Pointe-Noire, futur hub maritime d’Afrique centrale
Au-delà des chiffres, le terminal s’inscrit dans une stratégie de plus longue haleine. Il participe du plan de diversification économique du Congo-Brazzaville, qui cherche à réduire sa dépendance aux seules ressources d’hydrocarbures en misant sur la logistique.
Pointe-Noire, déjà principale porte d’entrée maritime du pays, ambitionne ainsi de s’imposer comme un hub de référence en Afrique centrale et de l’Ouest. La connectivité régionale figure clairement au cœur de cette équation portuaire.
Cette montée en gamme dialogue directement avec la zone de libre-échange continentale africaine. En renforçant ses capacités de transbordement, le Congo espère capter une part accrue des échanges qui transitent par le golfe de Guinée et ses environs.
Un pari sur l’attractivité régionale
Reste à transformer l’essai.
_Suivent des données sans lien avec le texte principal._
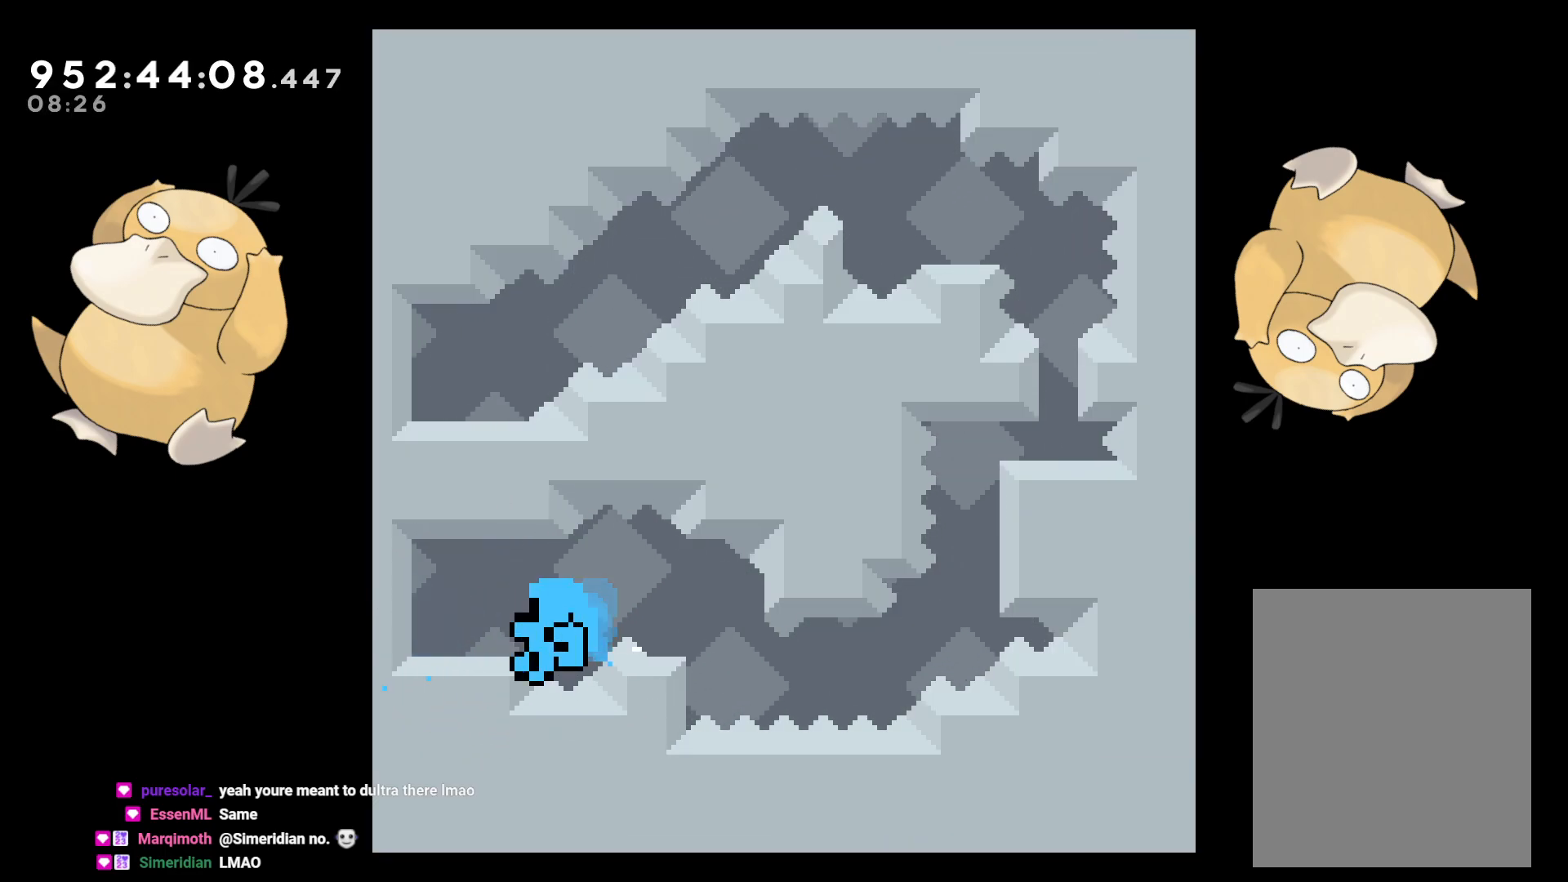
{"buttons": [], "left_stick": "center", "right_stick": "center", "events": [[83, "A", "up"], [250, "B", "down"], [283, "A", "down"], [300, "B", "up"], [367, "A", "up"]]}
Entre la signature des contrats et l’entrée en service prévue fin 2028, le pays devra tenir le calendrier, sécuriser les financements et coordonner des intervenants venus d’horizons très divers, congolais, émiratis et chinois.
Si les délais sont respectés, Pointe-Noire pourrait disposer d’un outil portuaire moderne, capable de rivaliser avec les plateformes voisines. Le défi consistera ensuite à attirer durablement les armateurs et à fidéliser le trafic dans une région où la concurrence s’intensifie.
Pour l’heure, ces accords marquent une étape concrète. Ils traduisent la volonté affichée des autorités de doter le littoral congolais d’infrastructures à la hauteur des ambitions commerciales d’un pays en quête de nouveaux relais de croissance économique.